In the old days, you could do some cool stuff, but it’s definitely more challenging. When I first started out in the business, an agent would never let you go—ever. You would never get let go by an agent ever, ever, ever, ever, ever. Now, I have friends of mine who are like, 'We’re going to get dropped. Our tour didn’t do great.' It’s like now, the tables have turned in such a way where it’s like we’re working for them. They don’t work for us anymore. If you’re not producing, if you’re not posting numbers, they’re moving on to something else. They’re going to drop you. That’s what’s going on.

So that makes it tough to put together what you’d want to put together.

Well, I mean I’ve been very lucky. I’ve managed to still get out there. People are still willing and want to work with me, and I’m lucky. But I don’t know how much longer I’m going to be that lucky if I’m not playing stadiums. For me though, I look at it so differently, because the business right now is completely designed to enslave and beat down an artist.

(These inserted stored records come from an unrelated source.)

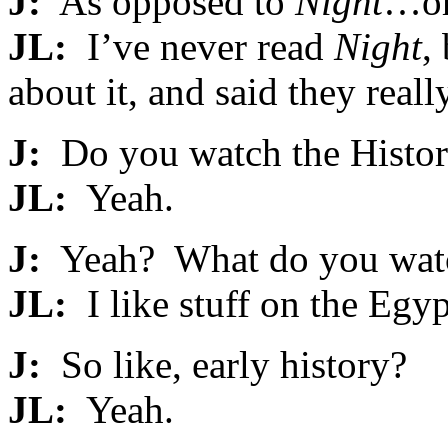
J:
As opposed to
Night
…oh
JL:
I’ve never read
Night
,
about it, and said they really
J:
Do you watch the Histo
JL:
Yeah.
J:
Yeah? What do you watc
JL:
I like stuff on the Egyp
J:
So like, early history?
JL:
Yeah.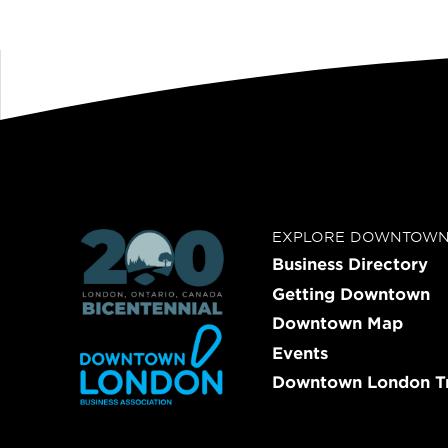
EXPLORE DOWNTOW
Business Directory
Getting Downtown
Downtown Map
Events
Downtown London Tr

What’s happening is kind of sad, because everything is quantified and comparable for all to see and it’s fucking destroying the soul of every artist I know, whether they admit it or not. This fucking rat race that we’ve been thrown into that did not exist before is fucking destroying every single fucking artist. Guaranteed. Even if they’re on top, they’re terrified of their numbers going down. And if you’re on the bottom, you’re just constantly riddled with anxiety of 'everybody has bigger numbers than me.' It’s all out there to see.

This shit on Spotify—monthly listens—and then of course Spotify for artists, you can see everything. You can compare your numbers to other artists. It’s fucking depressing, dude. It's absolutely depressing and nobody knows any of this shit. The biggest challenge for all of us is blocking all of that BS out and singing our little song to that person whose life is going to fucking change from that song and zeroing in. It’s like threading a fucking needle. That’s what I focus on, Matt. Threading the fucking needle every time.

So getting back to your question about touring, I want to play everywhere. I want to do everything. As long as I’m invited, I’ll be there. And that’s it. That’s all I can do. At this point, that’s all I can do. Keep your stick on the ice, as they say, and hope the puck comes to you.